Though the campus does hold seminars on what do to in case an active shooter comes on campus, there is comparatively low participation in and awareness about the events. Chevalier suggested that running students through mandatory shooter drills would be more effective.

“It’s all fun and games to say ‘yeah, sure, this is what you do,’ but if someone comes in with a gun there’s going to be panic, and students need to have a practiced idea of what they’re doing to avoid people getting hurt needlessly,” she said. “We do fire drills, we do tornado drills, maybe it’s time to do those kinds of drills.”

However, she made it clear that she is not against self-defense. On the contrary, she believes that everyone should know how to defend themselves and be prepared to do so. Proactive measures such as carrying pepper spray or other defense items mentioned in the last article should be utilized by anyone who wishes to use them.

“I think those kinds of [self-defense] things should be fine, as long as they’re not fatal. I think the issue with guns is that, if you shoot somebody with a gun it’s not just going to hamper them from hurting you, it’s going to be something that detrimental to their health and possibly kill them,” Chevalier said. “But I definitely think students should be allowed to carry pepper spray and stuff like that.” She suggested tasers as another source of protection and pointed out that several companies now make them to resemble more commonplace items, such as cell phones.

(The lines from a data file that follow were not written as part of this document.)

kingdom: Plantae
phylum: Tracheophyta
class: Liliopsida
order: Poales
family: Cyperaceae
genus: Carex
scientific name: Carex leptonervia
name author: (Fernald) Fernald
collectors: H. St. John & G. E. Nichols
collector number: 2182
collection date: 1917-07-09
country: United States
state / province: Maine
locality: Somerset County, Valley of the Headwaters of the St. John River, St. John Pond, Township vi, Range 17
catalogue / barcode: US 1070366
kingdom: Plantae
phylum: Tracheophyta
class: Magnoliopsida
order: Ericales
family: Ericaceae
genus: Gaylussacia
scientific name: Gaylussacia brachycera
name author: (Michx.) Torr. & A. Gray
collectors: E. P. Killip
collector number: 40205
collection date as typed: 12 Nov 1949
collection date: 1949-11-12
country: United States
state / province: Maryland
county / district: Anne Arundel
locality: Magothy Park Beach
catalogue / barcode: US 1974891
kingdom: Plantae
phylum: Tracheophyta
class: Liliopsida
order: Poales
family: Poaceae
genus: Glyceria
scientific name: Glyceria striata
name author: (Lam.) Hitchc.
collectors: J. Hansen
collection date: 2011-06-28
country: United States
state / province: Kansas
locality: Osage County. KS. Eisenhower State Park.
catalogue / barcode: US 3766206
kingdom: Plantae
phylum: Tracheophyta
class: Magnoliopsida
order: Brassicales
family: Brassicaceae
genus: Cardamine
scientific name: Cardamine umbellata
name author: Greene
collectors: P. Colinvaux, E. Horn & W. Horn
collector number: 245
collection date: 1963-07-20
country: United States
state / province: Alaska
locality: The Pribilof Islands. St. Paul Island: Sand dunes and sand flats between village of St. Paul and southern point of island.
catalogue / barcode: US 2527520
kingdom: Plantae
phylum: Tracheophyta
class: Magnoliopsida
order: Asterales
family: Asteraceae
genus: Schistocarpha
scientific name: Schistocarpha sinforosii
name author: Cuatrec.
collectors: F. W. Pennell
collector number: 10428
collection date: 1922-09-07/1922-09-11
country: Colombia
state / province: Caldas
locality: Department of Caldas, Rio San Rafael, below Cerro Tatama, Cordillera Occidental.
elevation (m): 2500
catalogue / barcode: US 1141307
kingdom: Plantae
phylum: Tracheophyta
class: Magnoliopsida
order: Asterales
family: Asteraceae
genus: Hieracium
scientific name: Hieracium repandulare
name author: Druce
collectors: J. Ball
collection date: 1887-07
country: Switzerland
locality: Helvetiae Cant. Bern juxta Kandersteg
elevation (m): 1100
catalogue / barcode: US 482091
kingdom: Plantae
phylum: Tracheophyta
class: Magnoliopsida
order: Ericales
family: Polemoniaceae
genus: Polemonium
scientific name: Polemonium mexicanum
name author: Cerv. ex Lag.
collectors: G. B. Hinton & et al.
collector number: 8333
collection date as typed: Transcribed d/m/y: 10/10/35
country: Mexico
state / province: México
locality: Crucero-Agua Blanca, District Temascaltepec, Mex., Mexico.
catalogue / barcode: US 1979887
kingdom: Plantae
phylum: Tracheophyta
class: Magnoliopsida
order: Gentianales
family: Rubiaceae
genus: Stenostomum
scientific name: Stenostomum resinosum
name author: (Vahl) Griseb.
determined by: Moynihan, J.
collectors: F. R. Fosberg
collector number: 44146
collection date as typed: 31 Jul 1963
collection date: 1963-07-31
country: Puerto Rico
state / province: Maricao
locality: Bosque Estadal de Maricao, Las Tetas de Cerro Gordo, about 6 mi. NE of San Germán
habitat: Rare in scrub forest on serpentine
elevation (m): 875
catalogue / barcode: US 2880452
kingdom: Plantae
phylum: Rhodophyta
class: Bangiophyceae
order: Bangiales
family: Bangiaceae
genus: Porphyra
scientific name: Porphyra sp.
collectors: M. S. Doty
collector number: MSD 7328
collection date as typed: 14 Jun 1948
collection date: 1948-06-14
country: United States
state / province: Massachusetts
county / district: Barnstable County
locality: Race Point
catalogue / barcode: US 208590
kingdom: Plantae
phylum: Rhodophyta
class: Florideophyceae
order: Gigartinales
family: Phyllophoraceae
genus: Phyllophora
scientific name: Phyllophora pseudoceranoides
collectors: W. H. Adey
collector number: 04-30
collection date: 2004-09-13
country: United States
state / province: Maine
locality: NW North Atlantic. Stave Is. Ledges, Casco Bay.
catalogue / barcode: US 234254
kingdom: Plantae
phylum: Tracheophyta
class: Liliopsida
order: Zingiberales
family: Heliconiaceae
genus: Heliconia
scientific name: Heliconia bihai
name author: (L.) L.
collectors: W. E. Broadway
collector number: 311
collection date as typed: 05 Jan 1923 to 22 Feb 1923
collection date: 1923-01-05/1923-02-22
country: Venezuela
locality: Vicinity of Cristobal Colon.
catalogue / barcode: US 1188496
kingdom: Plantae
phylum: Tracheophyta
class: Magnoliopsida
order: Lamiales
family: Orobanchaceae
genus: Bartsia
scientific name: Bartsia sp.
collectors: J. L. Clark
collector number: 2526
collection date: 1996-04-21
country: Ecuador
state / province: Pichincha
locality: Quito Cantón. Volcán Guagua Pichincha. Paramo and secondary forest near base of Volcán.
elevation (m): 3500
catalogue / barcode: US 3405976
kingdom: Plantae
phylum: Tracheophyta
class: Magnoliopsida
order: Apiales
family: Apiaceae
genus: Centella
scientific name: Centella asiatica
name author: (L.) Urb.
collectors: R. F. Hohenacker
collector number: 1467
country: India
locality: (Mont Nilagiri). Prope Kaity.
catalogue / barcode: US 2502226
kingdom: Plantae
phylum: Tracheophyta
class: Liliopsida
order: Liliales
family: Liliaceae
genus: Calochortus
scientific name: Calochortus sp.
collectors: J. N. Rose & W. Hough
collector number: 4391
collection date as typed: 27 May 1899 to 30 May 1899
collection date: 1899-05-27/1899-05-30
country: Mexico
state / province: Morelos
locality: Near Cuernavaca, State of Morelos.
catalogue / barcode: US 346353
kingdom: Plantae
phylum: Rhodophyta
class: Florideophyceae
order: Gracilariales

Other academic institutions have proposed different measures to protect students that involve no weapons at all. Marjory Stoneman Douglas high school, the original site of the Parkland shooting that left 17 dead, now requires students to wear clear backpacks. The students have protested against this, claiming that they are ineffective.

Chevalier objects to this measure because of the privacy violations it brings, as well. “I’m a woman, I have all kinds of crap in my purse and in my backpack. And honestly I don’t feel like it’s anyone’s business what I have in my backpack, especially when it comes to things like medications and female hygiene products. I don’t really want to bare that to the world,” she said.

Ironically, one of the forms of protest Parkland students used was to fill their newly-mandated clear backpacks with tampons.